ALan Palmer

Known potter #38: Montville Pottery

3825

Montville Pottery. Tenmoku vase. Base

This 30 cm high two-handled vase of classical form has a tenmoku glaze breaking to rust in narrow horizontal stripes on the ribbed body, which is also decorated with vertical lines of white slip. The vase is impressed on the base with the single word  ‘Montville’. We now have quite a few Montville Pottery works in our collection. This one, found on a visit to Lismore, presents so well in the gallery that it prompted me to find out more about its makers, and to share that knowledge here.

Montville Pottery was the first craft workshop in the Sunshine Coast hinterland area. It was set up by English emigrants David and Audrey (Bimmy) Everett in 1966, and  quickly gained a reputation for the quality of its production line. The New Zealand potter Royce McGlashen worked there in 1973 on his way to England. Ian and Jennifer MaCrae managed the pottery for the Everetts from October 1973 to December 1975. The pottery was then sold to Ian Lawrence, who leased it to Sonia Anketell from 1976-late 1979.

Our vase dates from the first half of the 1980s, after local entrepreneurs Helen and Peter Brierty had bought into the pottery, and before they left for Thailand in October 1985. The Briertys modernised the pottery and expanded the range from domestic tableware to more decorative pieces like ours.  As part of this process, they invited the Melbourne potter, Stephen Fletcher, to manage the pottery for eighteen months, and he introduced new glazes and techniques.  Alan Stirling then took over as manager until moving away from the district in 1985.

After the Briertys left, Ian Reid, and then Richard Owens, took over  the pottery. I am still not certain of the details from this period, or when the pottery closed, but I do know that it was demolished in 1998 to make way for a new complex called ‘The Pottery Building’ which now houses a variety of shops. Locals and tourists, and the people who worked there, still recall the days of the old Montville Pottery and there have been several moves to bring galleries and working artists back into the main street.

Tentative timeline

Timeline

Corrections and additions to this information are welcome!

Dating Montville Pottery

Montville Pottery. Early work Montville Pottery. Ginger jar. Mark and flyer

Montville Pottery. Leaf dish and utensil holder Montville Pottery. Utensil holder.
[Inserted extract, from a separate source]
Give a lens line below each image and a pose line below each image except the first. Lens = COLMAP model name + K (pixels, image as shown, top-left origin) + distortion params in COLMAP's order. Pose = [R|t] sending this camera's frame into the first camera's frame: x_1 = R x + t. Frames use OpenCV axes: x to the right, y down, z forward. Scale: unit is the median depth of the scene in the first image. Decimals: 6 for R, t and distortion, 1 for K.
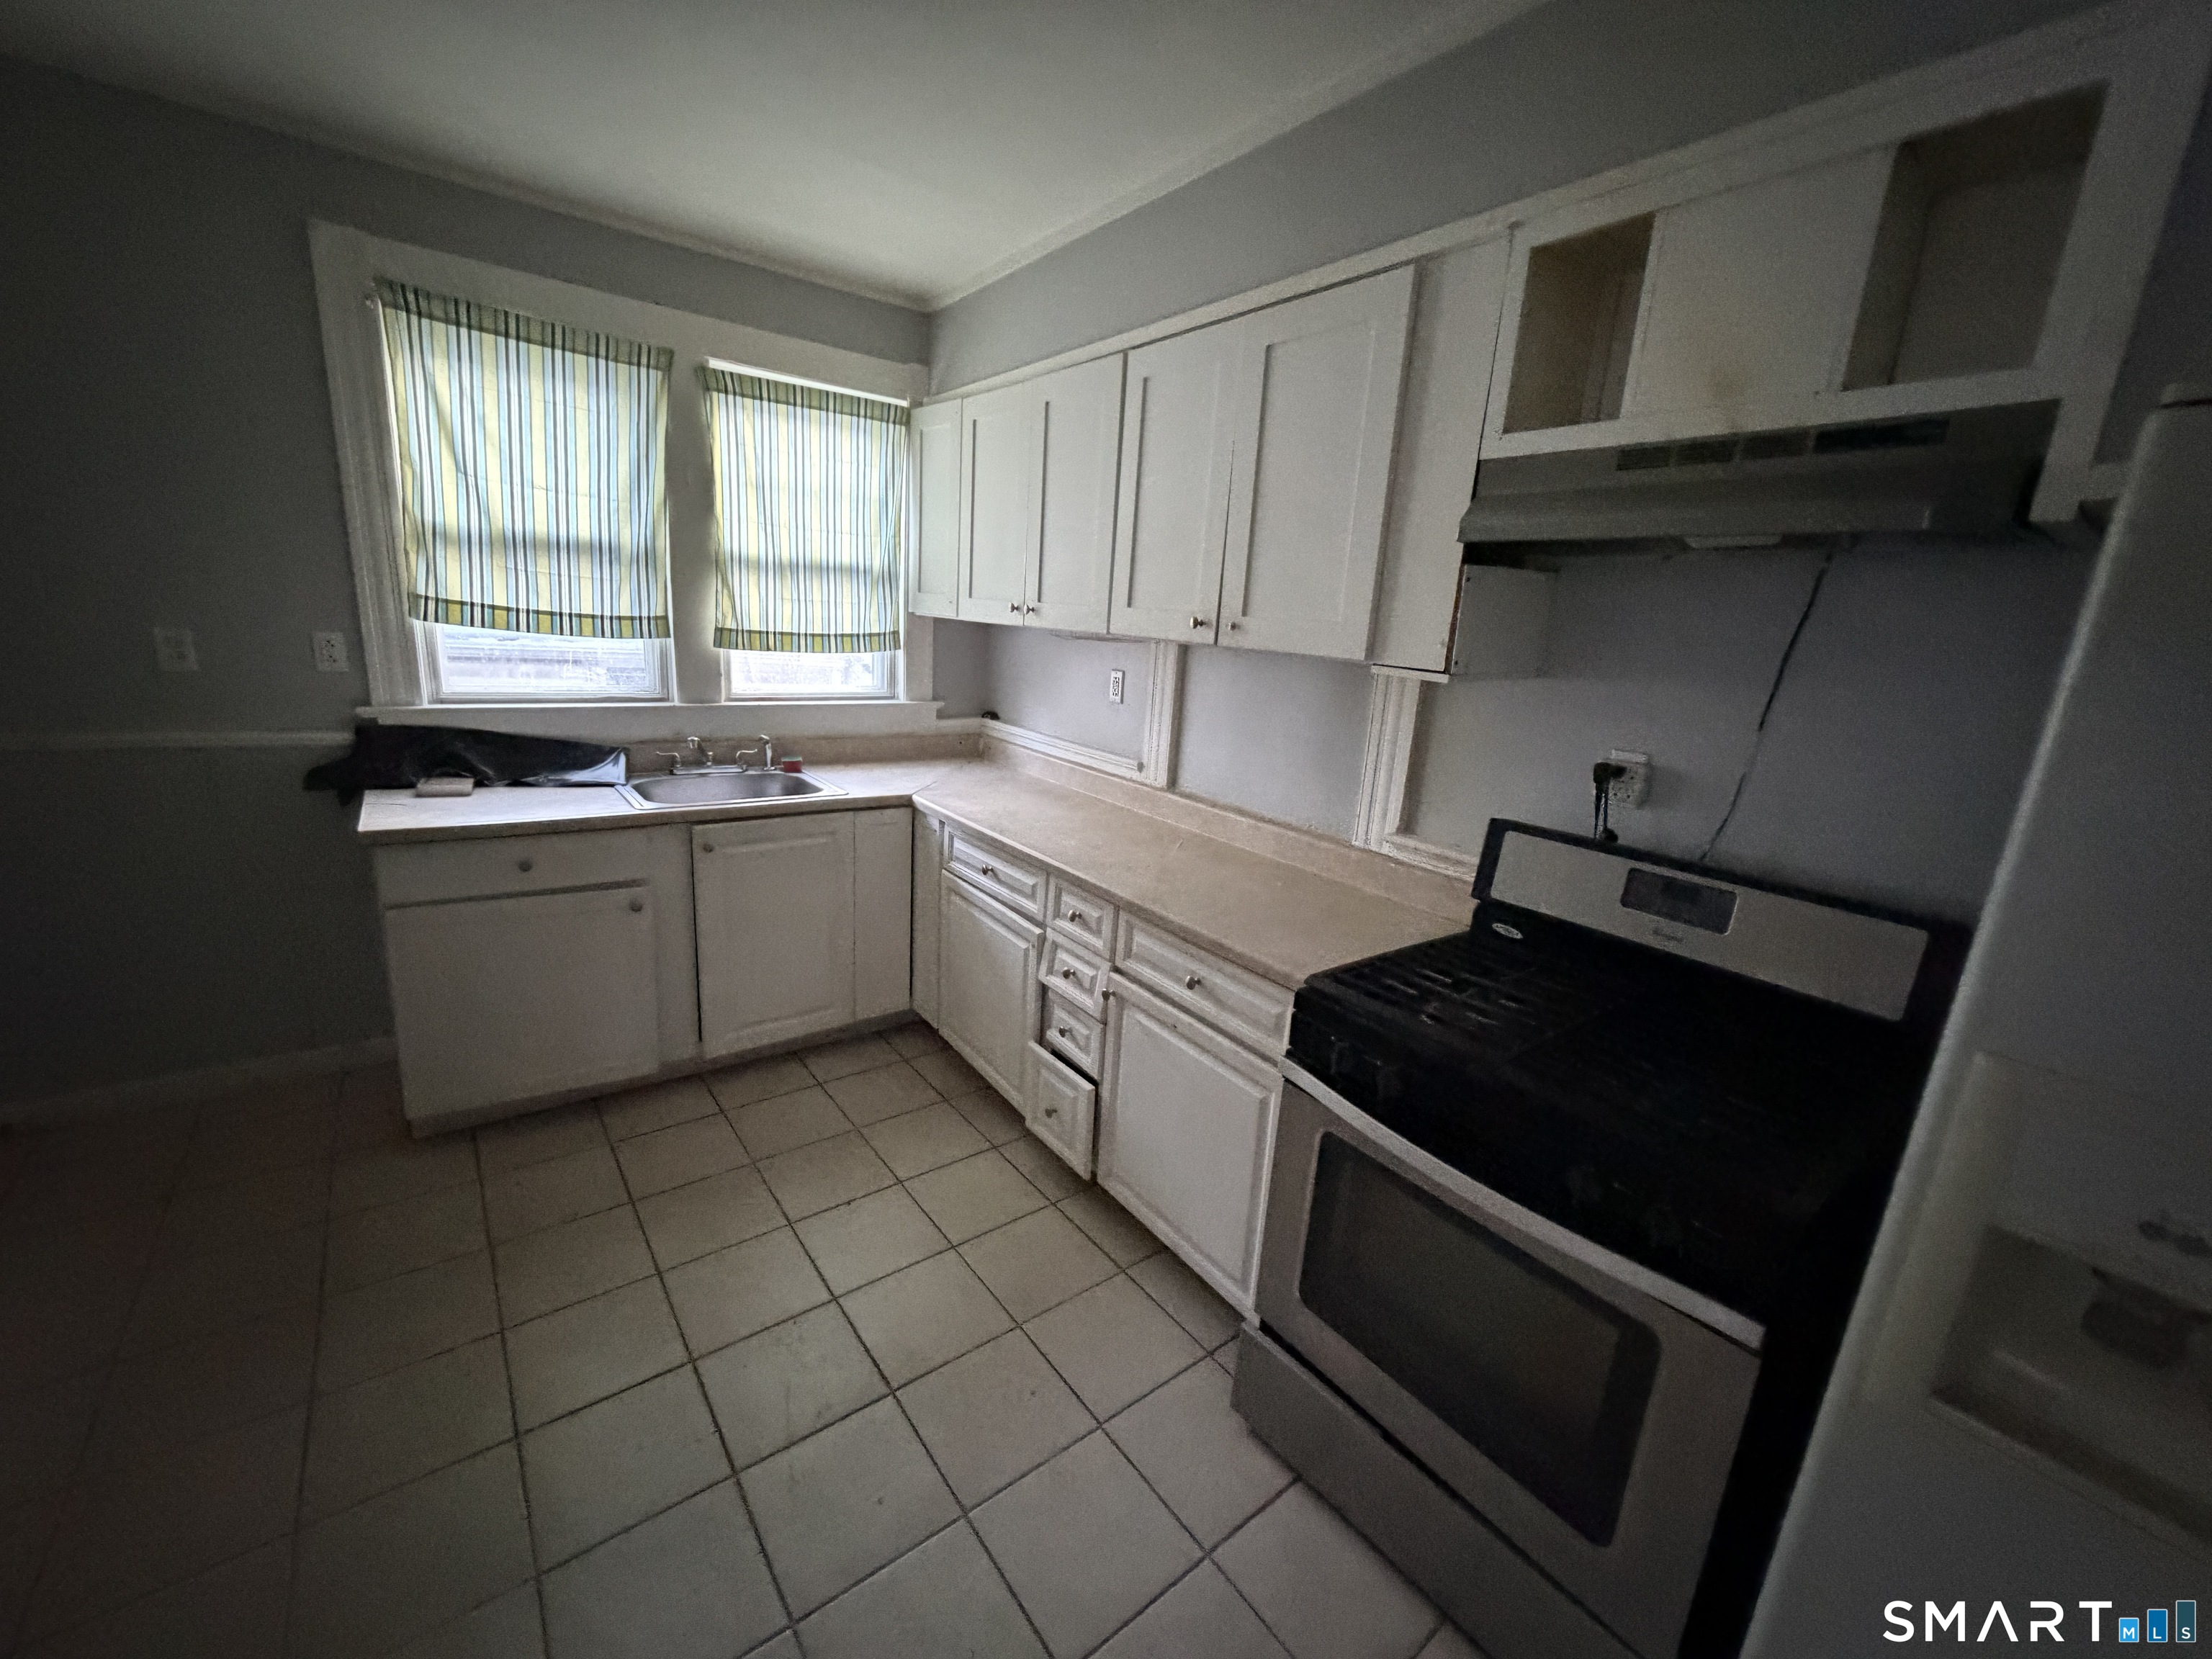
lens RADIAL K [[876.2, 0, 1106.0], [0, 876.2, 829.5], [0, 0, 1]] dist [-0.010794, 0.000103]
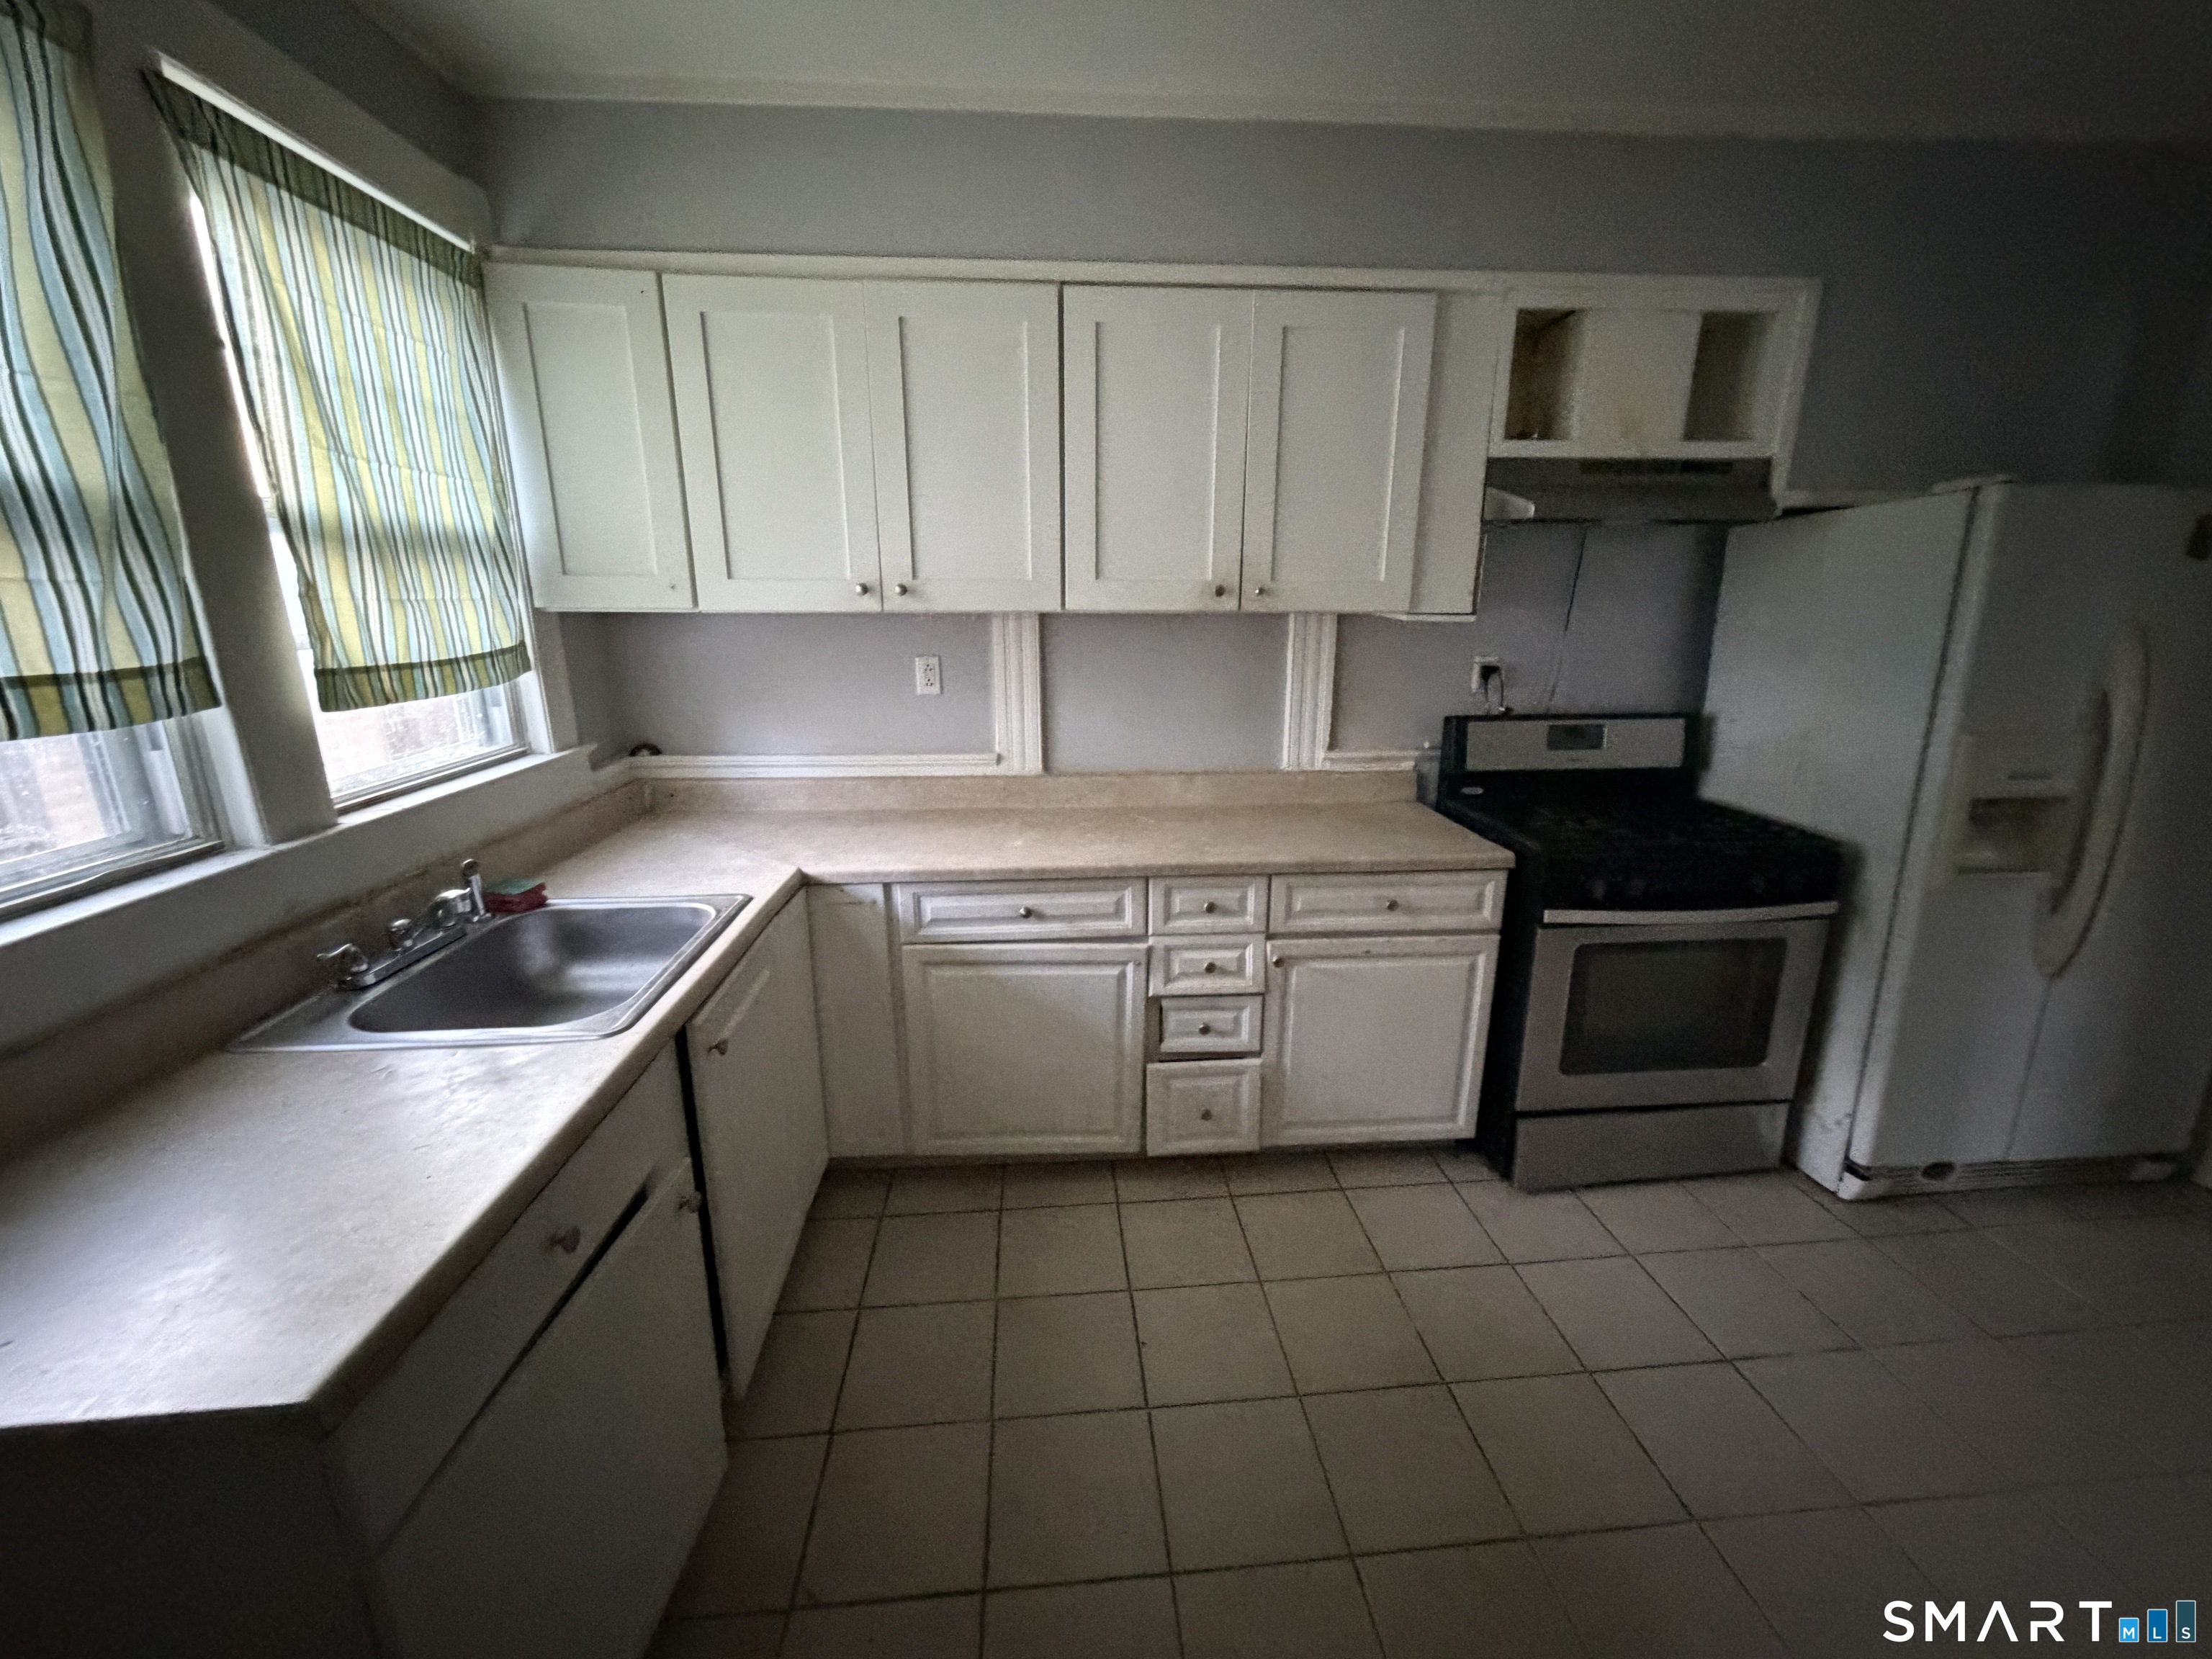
lens RADIAL K [[876.2, 0, 1106.0], [0, 876.2, 829.5], [0, 0, 1]] dist [-0.010794, 0.000103]
pose [[0.543358, -0.279142, 0.791734, -0.817890], [0.237055, 0.955737, 0.174277, -0.172659], [-0.805337, 0.092989, 0.585479, 0.518354]]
Mark

The flyer accompanying the ginger jar, on the left dates it to the Everett years. All of the pieces in this image have an impressed ‘Montville’ mark in a quirky font. The ginger jar also has Bimmy Everett’s personal mark, and the pourer has a second impressed ‘VH’ mark for Val Harvey, one of the Everett’s trainees. During the Brierty years all the work bears the title case mark on our vase. The press-moulded leaf and the utensil holder celebrating the pottery’s longevity on the left are both impressed with an upper case ‘Montville’ mark.  This dates them both, I think, after 1985.

Postscript:

Montville Pottery montville pottery

Here are two more marks for Montville Pottery added to the Montville Pottery entry on Identifying Australian Pottery by essjt. One is a pencilled ‘Montville’ with a circle around it, the other a ‘Montville Pottery Est 1967’ printed stamp which also has an impressed stamp saying ‘Made in Australia Inga Szimke’. So here is the name of another person working at Montville for a time, possibly during the 1966-1973 period.

Postscript 2:

I’ve just read in Glenn R. Cooke, “Archaic Investigations”, Craft Arts International, No. 32, 1994-5, p.39 that Glen Manning spent time as manager of Montville Pottery in 1980. This must have been before Stephen Fletcher arrived.

References

  • “Montville Pottery story”, Nambour Chronicle and North Coast Advertiser, 29 August, 1974, page 26.
  • Art & Pottery return to the Pottery Centre”, Montville Times News Archive
  • Correspondence with Sonia Anketell, Helen Brierty, Stephen Fletcher, Ian MacRae, Joe Ottaway, Graham Suttor, and others, still in progress.